Tito Leite
ETERNIDADE
A poesia é avis rara
num mundo raso.
A dúvida faz parte
de cada bago do poema.
O poeta trucida
o coloquial e seus oficiais.
Se o ofício do dia
é um batismo de sangue,
ele não teme as flores
dementes.
Se a lógica dos abutres
aponta para o óbvio,
o poeta agarra-se
ao mito que nunca morre.
***
MISERERE NOBIS
No gueto
chuva de anjos
caídos.
O telejornal toca
o contrabaixo
do apocalipse.
Cigarras bailam
na descontente
garganta do caos.
Poetas procuram
o melhor
atentado.
Matar
as harpias
que molestam
a alma.
A resistência
é um gato branco
numa noite
de blecaute.
Muitos pastores
um só holocausto:
Deus nos salve
de Deus.
***
CARTEIRA DE TRABALHO
para André Luiz Pinto
Folha de prata
que cai,
qual raiz no húmus
inferno capital.
Ínfima
renda per capita.
Todo dia
o mesmo esquartejamento.
Em lodo
o lobo rapina
o sol, bois
& relhas riscam
o pasto.
Não faltam homens
que comem feno.
Adão, tu ganhas
o pão com o suor
da tua tarde,
mas muitos dos teus
filhos comem
a nossa carne.
***
TEOLOGIA NEGATIVA
Nas maçãs do mistério um louco
morde a sombra
do sol.
Sob o peso
da solidão
é o meu número.
Hoje a comarca não me compra.
Uso sapatos
de chumbo para o vento
não me roubar.
Mostro a imensa substância
das noites escuras
de San Juan de La Cruz.
Na fuga
do hospício etéreo
a realidade se salva em porta:
arranha-céu.
***
GÊNESIS
Deus, como verbo,
é criação.

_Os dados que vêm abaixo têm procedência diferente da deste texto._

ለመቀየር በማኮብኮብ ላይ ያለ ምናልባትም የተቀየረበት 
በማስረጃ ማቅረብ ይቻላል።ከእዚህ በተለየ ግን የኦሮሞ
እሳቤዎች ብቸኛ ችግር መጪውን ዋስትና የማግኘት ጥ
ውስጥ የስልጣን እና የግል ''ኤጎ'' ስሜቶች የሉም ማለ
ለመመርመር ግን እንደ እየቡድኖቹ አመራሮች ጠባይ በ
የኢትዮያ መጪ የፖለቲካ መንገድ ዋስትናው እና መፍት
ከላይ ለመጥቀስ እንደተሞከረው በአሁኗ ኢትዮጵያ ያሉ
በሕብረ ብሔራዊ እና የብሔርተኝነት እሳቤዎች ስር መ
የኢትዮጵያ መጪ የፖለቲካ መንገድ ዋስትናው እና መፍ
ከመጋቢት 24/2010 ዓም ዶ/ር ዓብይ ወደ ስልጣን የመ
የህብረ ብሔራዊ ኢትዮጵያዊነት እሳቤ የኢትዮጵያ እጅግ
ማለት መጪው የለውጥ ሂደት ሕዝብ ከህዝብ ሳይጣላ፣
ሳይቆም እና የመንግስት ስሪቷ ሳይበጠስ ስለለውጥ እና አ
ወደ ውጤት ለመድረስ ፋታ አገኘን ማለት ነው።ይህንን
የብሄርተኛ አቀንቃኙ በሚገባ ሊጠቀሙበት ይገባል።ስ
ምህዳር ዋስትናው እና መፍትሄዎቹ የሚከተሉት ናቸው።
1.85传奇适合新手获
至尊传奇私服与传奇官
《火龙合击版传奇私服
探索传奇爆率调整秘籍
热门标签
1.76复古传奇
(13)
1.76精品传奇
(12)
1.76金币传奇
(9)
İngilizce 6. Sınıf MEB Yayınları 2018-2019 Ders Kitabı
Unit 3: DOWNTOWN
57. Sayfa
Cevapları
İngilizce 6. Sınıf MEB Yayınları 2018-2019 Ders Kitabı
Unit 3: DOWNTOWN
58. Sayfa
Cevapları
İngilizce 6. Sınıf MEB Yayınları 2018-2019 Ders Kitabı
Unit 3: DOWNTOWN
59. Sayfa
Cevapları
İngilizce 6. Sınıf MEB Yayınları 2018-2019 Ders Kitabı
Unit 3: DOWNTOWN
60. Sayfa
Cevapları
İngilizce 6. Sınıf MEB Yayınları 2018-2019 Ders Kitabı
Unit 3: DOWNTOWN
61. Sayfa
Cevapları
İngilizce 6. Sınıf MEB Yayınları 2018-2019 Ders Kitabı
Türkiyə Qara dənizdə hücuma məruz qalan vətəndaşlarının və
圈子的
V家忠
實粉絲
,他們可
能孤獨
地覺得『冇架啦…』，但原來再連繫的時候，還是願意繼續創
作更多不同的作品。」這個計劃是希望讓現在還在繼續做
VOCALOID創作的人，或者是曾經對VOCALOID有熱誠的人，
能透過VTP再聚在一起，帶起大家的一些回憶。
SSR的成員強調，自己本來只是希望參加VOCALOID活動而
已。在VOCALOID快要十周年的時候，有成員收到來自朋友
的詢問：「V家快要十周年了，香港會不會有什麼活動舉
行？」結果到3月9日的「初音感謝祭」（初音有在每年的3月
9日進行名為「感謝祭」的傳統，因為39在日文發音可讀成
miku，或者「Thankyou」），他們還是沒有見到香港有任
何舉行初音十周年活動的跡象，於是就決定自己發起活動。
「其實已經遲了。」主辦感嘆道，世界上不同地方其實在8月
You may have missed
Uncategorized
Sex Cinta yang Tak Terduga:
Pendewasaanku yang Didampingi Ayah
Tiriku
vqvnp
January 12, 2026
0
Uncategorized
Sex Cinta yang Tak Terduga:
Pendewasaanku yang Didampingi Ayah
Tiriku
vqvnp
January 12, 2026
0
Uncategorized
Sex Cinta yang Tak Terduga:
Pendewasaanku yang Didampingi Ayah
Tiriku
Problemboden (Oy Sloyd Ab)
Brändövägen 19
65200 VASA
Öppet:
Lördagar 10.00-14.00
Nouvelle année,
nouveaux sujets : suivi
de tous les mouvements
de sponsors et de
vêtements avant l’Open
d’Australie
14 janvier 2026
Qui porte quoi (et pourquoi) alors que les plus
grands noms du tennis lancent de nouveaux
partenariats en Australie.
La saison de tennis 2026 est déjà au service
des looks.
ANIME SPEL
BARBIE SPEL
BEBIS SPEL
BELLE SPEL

Pecadores
são santos em potência:
universo em ebulição.
Antes do homem,
os peixes brincavam
nos grânulos da linguagem.
Celebramos o que nos falta.
A poesia é o brilho
de uma estrela
fora de época.
Em tempos implumes,
esqueço os dialetos
falados na Torre
de Babel e brigo
com homens e demônios.
***
REVELAÇÃO
Falta um afago
nas ruas
que pavimentam
as multidões.
Quando o artista briga com
a tirania do horizonte,
salta um sentimento
de beatitude entre os pulmões.
Vidas destroçadas:
desencanto
pelas metrópoles.
Dostoiésvski embriagou-se
do sermão da montanha,
lembra um teólogo,
diante da divina intuição:
o inferno não
é um lugar das almas
non gratae,
é a indigência de amar.
Tito Leite (Cícero Leilton) nasceu em Aurora/CE (1980). É autor do livro de poemas Digitais do Caos (Selo edith, 2016). É poeta e monge, mestre em Filosofia pela Universidade Federal do Rio Grande do Norte. É curador da revista gueto. Têm poemas publicados em revistas impressas e digitais.